Trailer opens up with shots of ominous looking drugs being made. Fun fact: this is also how pretty much every Resident Evil movie starts.
We then go to a board room where a bunch of suits sit around while their sinister looking logo plays on TV’s in the background. Anyone else notice how most boardrooms DON’T have the company logo anywhere, but in the movies it’s always on some high-tech screen in about 10 places?
That’s ok though because James Franco is here, and he’s got a drug that apparently will fix Alzheimers! YAY FOR US!! Wait a minute…didn’t someone else think of a cure for this before and something awful happened?
Franco is starting to look concerned (which is always bad news for humanity) as he learns that Caesar is getting pretty damn smart. It’s ok though, I’m sure if he just relays his concerns about Caesar’s treatment to his bosses they’ll respond in a thoughtful way that doesn’t start a series of events that lead to the downfall of humanity…
…especially when it’s followed by this evil looking mother fucker locking the super-intelligent Caesar away with some of his mistreated pals. The only thing worse is if he lectured Franco on the chimps not being “humans.”

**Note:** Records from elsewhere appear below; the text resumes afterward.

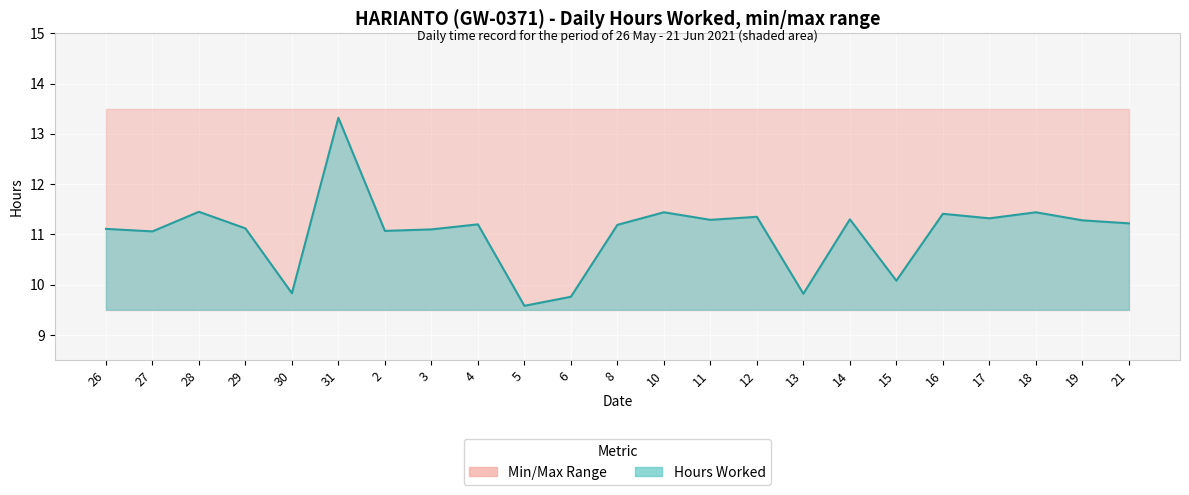

Does the chart display data point markers on the line(s)?

No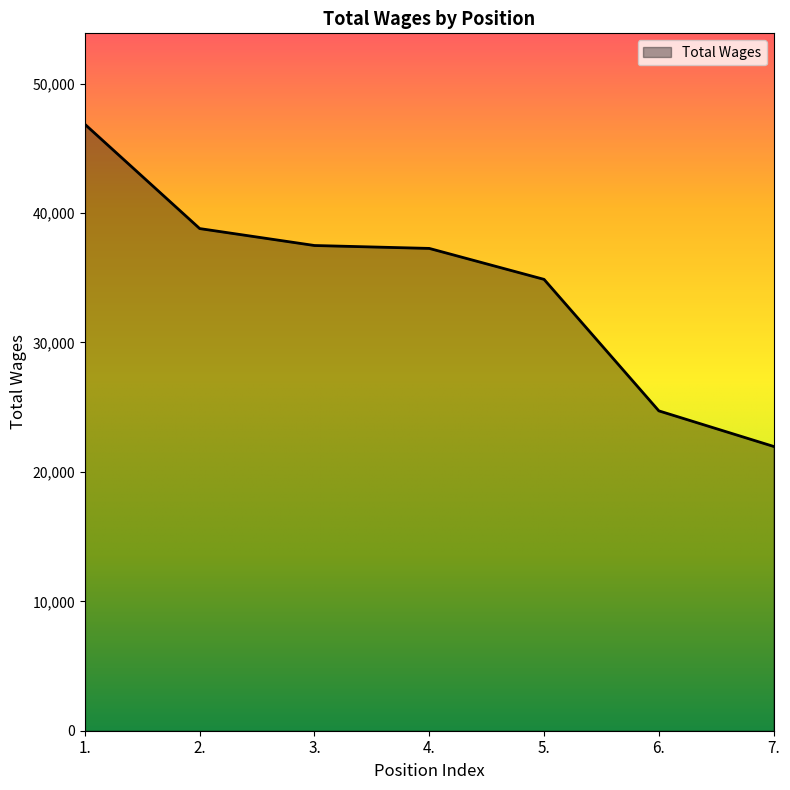

Count the number of data series in this chart.

1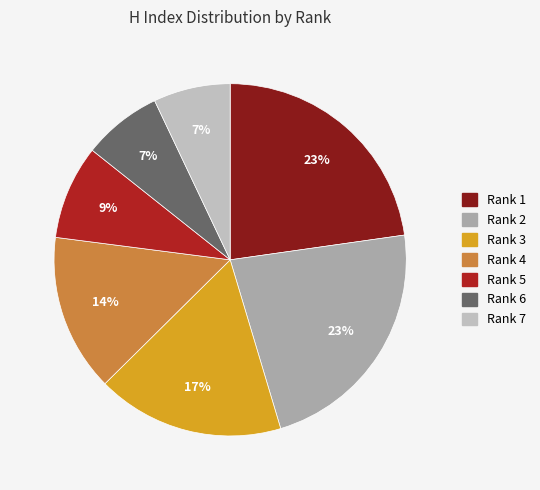

Is there any slice that represents more than half of the pie?

No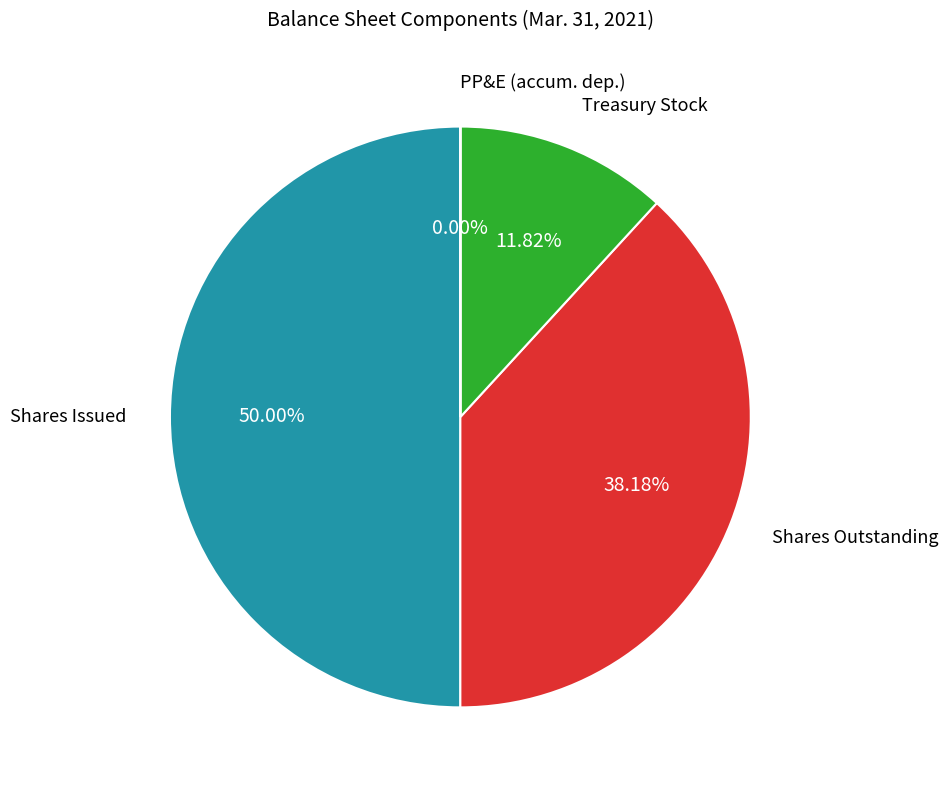

Which slice is the largest?

Common stock, shares issued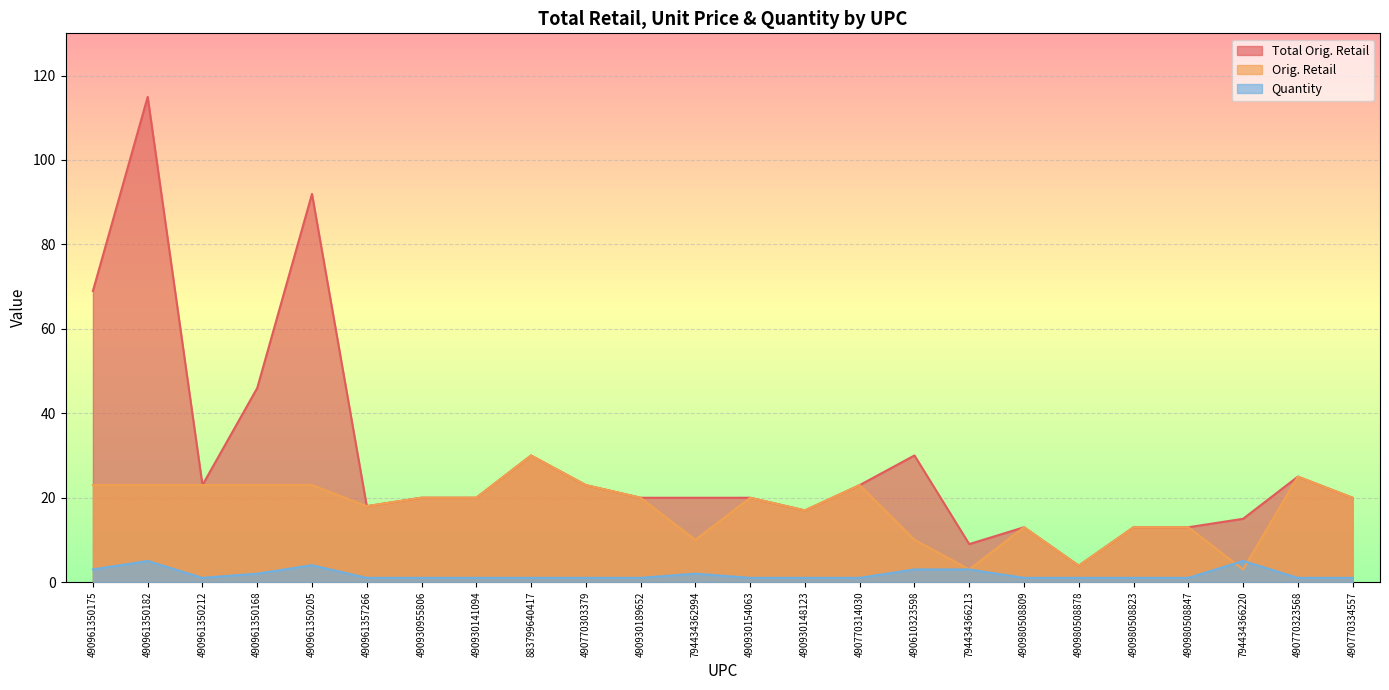

What are all the series names shown in the legend?

Total Orig. Retail, Orig. Retail, Quantity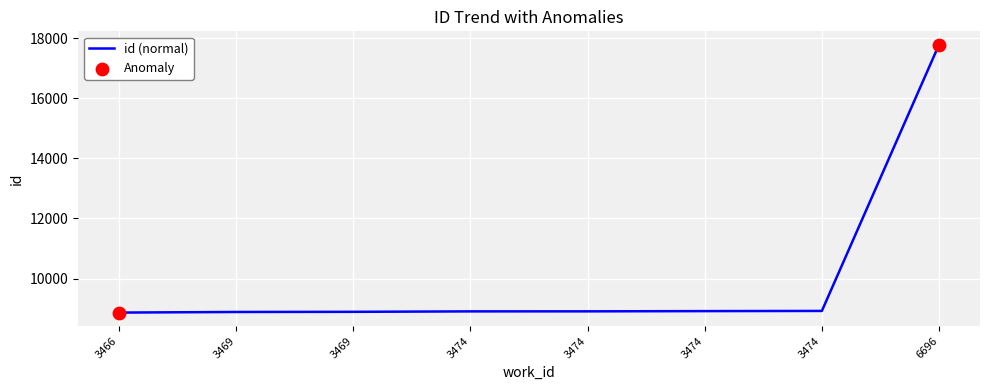

What is the ratio of the value at 3474 to the value at 3474?

1.0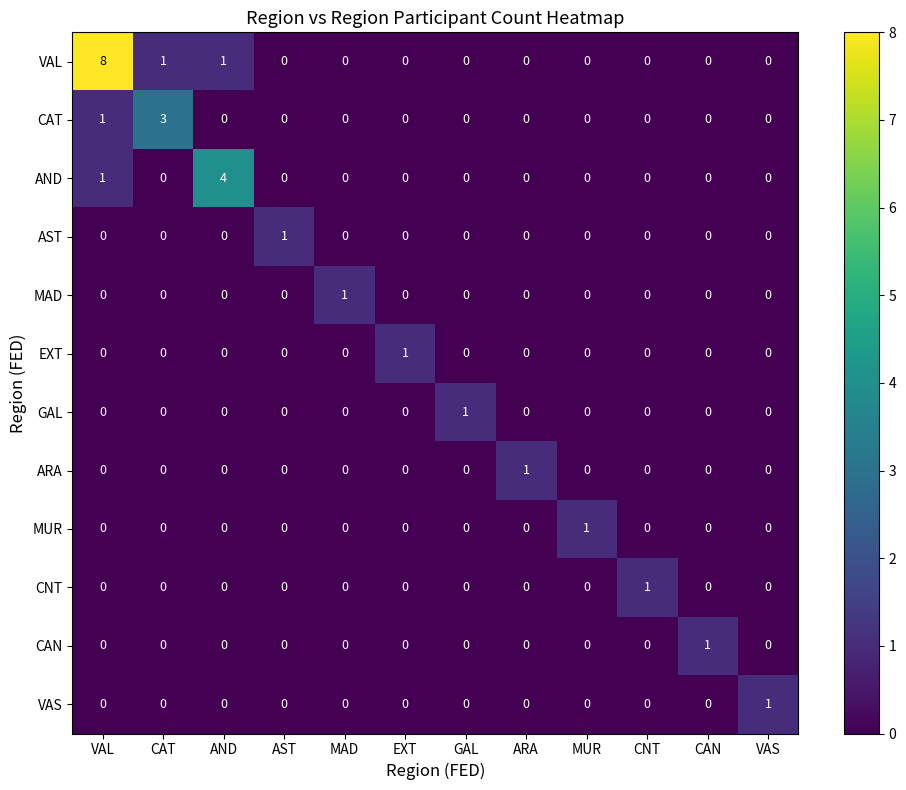

At which category is the sum across all series the highest?

VAL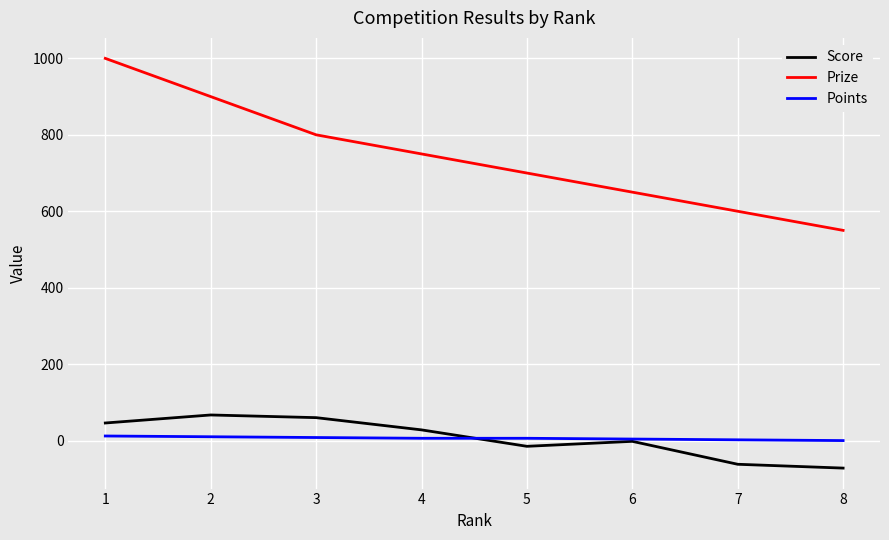

True or false: Prize and Score intersect in this chart.

False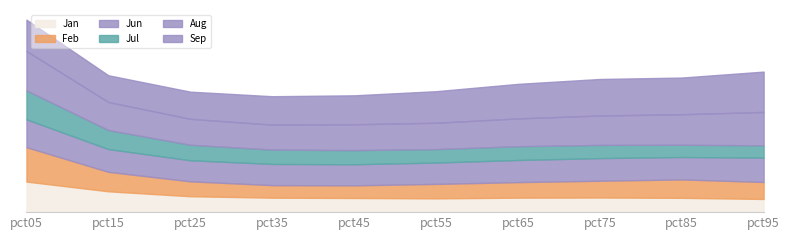

What is the total value across all series at pct15?

7.8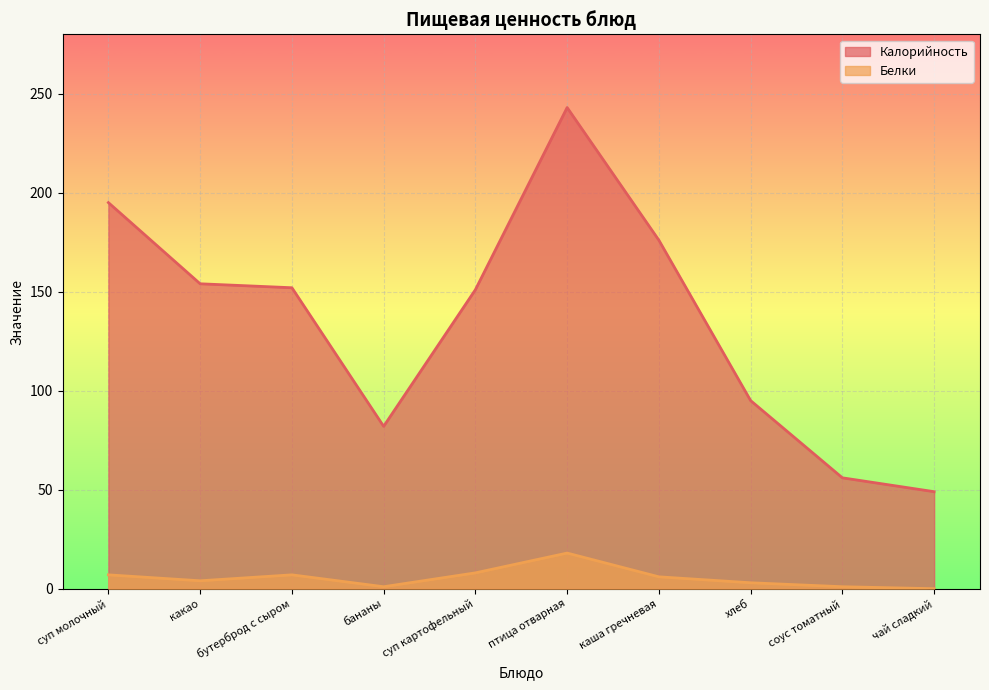

Reading left to right, what are all the values shown in this chart?

Калорийность: суп молочный=195	какао=154	бутерброд с сыром=152	бананы=82	суп картофельный=151	птица отварная=243	каша гречневая=176	хлеб=95	соус томатный=56	чай сладкий=49
Белки: суп молочный=7	какао=4	бутерброд с сыром=7	бананы=1	суп картофельный=8	птица отварная=18	каша гречневая=6	хлеб=3	соус томатный=1	чай сладкий=0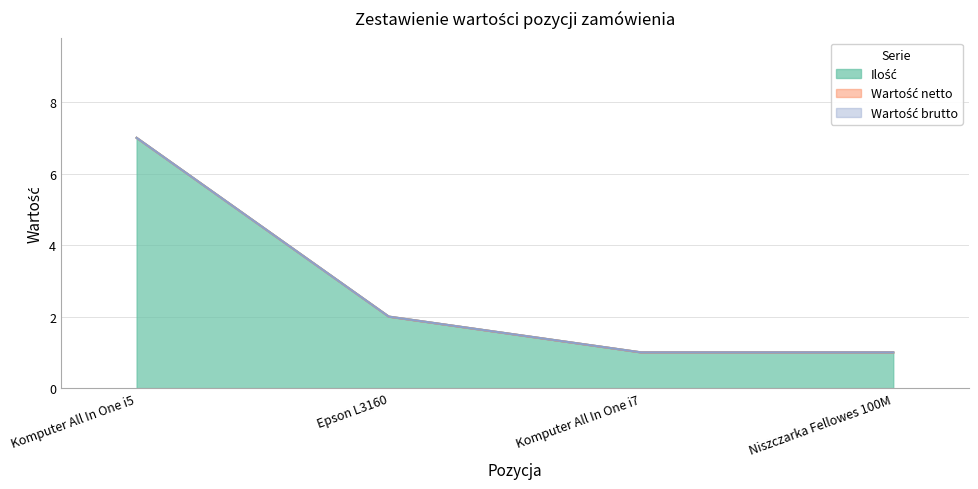

True or false: Wartość brutto and Ilość intersect in this chart.

False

Really, really fucked. Nothing like an ominous look from a super-intelligent and quite angry chimp to make you feel like he’s going to somehow overthrow humanity. Homer Simpson warned us about shifty eyed animals. WHY DIDN’T WE LISTEN?!?!?!
Oh boy, he’s built tools and is breaking out of prison. Just like Sean Connery in “The Rock!” Just a few seconds ago he was a sweet little baby chimp and now he’s breaking out of his cage hell bent on revolution. They grow up so fast! Luckily he’s the only super-intelligent monkey so I’m pretty sure his revolution will be short lived.
….and that’s that. Now we’re going to have to contend with an army of super monkeys, though we could just make friends with them and apologize for being dicks. Probably a better idea than saying we should kill them right?